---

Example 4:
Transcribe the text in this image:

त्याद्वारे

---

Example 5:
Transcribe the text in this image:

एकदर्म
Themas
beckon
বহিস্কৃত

**Task to complete:**
Reproduce every line of the listing above without any changes.

**Exercise solution:**
---

Example 4:
Transcribe the text in this image:

त्याद्वारे

---

Example 5:
Transcribe the text in this image:

एकदर्म
Themas
beckon
বহিস্কৃত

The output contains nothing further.